TASKS TO PERFORM
a) Answer these about the column on appearing on Celebrity Mastermind:
(i) Which two stars are given as examples of celestial beings blessed with beauty and talent?
(ii) In which section of which magazine do the numpties hope to be included?
(iii) Which proper celebrity also appeared on the show?
b) Proceed with the column about appearing on Celebrity Mastermind, picking up after its final sentence.

SOURCE TEXT
Warning: some readers may be distressed by a word appearing in this article. However, I was enjoined to use it to do proper justice to the following tale. I apologise but had no choice. It's the only word that does the job. Should you be of a sensitive disposition look away now. Still there? Right, you will see the word "celebrity" in this piece more than once.

It's a dirty word, I know, and one I rarely use. I'm a nicely brought up girl and was taught never to use words like that. It isn't clever and it isn't funny. Why, nowadays it's positively obscene, for it instantly brings to mind, not celestial beings blessed with God-given beauty and talent, such as Rita Heyworth and Gary Cooper, but half-witted, low, prenaturally uncomplicated numpties prepared to degrade themselves for the promise of one fleeting inclusion in the Spot the Cellulite section of Heat magazine.

So where does that leave me? Erm, well, in a slightly shaky position from which to be heaping scorn on those seeking fame via methods other than their chosen careers, since I appeared on Celebrity Mastermind last Friday night and, what's more, made a right twat of myself. But if you'll stay with me for a moment I can explain. It wasn't my fault. Honest. I was asked if I'd do the show some time ago. People like me often get invited to do these things. This is because, for shows of this ilk, we provide the packing around proper celebrities such as, for example, Tara Palmer-Tomkinson, who also graced the show.

DATA SHOWN

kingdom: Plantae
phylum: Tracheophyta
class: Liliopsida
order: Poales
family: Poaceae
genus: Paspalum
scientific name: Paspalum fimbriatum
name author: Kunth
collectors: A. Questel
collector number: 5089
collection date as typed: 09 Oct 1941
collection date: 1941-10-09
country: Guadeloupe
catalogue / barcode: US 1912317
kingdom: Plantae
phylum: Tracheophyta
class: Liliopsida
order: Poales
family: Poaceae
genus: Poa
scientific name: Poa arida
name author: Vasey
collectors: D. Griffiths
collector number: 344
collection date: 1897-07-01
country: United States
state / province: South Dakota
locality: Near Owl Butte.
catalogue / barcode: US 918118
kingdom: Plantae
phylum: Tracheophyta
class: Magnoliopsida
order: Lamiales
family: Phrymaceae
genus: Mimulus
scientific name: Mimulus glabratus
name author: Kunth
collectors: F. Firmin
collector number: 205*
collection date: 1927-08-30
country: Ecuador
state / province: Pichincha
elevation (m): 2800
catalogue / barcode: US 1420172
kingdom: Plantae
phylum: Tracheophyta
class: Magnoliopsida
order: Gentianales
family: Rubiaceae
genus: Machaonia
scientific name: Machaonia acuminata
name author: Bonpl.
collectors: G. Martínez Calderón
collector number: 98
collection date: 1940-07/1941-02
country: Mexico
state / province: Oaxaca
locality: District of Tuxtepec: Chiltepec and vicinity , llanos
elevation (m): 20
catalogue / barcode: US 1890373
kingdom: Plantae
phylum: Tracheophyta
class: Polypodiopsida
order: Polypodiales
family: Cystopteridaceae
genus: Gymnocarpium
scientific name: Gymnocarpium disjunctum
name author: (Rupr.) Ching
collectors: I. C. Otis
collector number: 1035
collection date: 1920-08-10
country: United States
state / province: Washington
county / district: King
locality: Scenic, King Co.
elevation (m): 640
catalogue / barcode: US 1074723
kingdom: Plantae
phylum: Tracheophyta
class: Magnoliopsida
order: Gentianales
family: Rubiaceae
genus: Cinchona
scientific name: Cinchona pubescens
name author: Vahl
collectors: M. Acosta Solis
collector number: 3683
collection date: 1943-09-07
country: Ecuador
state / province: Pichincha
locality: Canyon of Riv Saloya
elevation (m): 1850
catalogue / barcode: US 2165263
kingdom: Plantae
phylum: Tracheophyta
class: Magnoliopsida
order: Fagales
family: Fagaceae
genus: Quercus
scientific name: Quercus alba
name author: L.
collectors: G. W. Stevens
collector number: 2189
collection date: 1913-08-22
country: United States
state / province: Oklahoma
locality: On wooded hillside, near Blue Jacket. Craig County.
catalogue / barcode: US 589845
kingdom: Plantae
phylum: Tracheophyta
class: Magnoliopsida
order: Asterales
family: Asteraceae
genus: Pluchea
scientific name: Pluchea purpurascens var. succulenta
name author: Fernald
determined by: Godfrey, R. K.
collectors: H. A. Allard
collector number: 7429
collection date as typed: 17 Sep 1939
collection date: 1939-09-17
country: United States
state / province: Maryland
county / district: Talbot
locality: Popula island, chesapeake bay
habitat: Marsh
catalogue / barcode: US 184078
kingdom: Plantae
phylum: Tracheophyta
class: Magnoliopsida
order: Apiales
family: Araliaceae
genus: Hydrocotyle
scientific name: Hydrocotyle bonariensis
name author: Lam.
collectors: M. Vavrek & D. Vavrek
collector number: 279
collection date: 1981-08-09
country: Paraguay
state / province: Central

EXPECTED RESULTS
a)
(i) Rita Heyworth and Gary Cooper
(ii) The Spot the Cellulite section of Heat magazine
(iii) Tara Palmer-Tomkinson

b)
Rich with this knowledge I usually decline these offers, but I'm a big fan of John Humphrys and thought this one might actually be quite a laugh. I chose the iconic TV series Dallas for my specialist subject. Now, at its peak, I genuinely adored Dallas. My best friends and I held weekly Dallas nights. We cried real tears when Bobby died - the first time. So, in times gone by, I had a bona fide trainspotter's familiarity with the series. But that was 20 years ago. These days that once-oh-so-easily accessed data is as hard to recall as the names of all the men I've slept with; in fact more so. Naturally, I realised that to acquit myself well, I was going to have to do some serious swotting - for Dallas, that is; that roll-call of names is long gone.

We were recording the show on a Tuesday night and I'd blocked out the whole of that day to bone up. I had three websites devoted to the show to trawl, and heaps of old tapes. I was going to have a ball and learn something - what a perfect combi for an enriching, useful day. Monday early evening. It's business as usual. I'm shouting at my kids, who are ostentatiously ignoring me.

Unusually and, as it turned out, mighty fortuitously, I haven't yet downed my customary vat of wine. There's a knock at the door. It's the driver from the BBC who's come to pick me up for Celebrity Mastermind. I give him a knowing smile and ask him to wait while I call my agent to confirm that he's got the wrong night. He hasn't. Along the way, somewhere, the nights have got mixed up and "Yes, it is today and could you get a move on because they're all waiting."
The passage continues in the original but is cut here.